■ **Data provided**:
☆ ☆ ☆ ☆ ☆
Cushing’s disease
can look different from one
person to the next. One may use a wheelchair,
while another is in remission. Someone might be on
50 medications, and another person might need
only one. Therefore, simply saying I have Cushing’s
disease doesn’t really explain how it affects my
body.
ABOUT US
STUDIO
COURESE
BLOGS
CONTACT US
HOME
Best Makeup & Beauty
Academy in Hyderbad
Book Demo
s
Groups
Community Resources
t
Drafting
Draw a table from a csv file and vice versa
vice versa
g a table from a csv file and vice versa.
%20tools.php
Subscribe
☆ ☆ ☆ ☆ ☆
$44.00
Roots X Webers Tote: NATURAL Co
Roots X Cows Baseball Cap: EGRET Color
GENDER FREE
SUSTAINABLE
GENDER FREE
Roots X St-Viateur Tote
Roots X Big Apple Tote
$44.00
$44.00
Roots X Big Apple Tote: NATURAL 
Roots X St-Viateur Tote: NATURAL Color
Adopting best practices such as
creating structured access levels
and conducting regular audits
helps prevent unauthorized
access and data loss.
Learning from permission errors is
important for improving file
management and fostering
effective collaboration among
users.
☆ ☆ ☆ ☆ ☆
■ **Exercise**: Answer with a single number: how many lines above hold the word "might"?

■ **Your response**: 2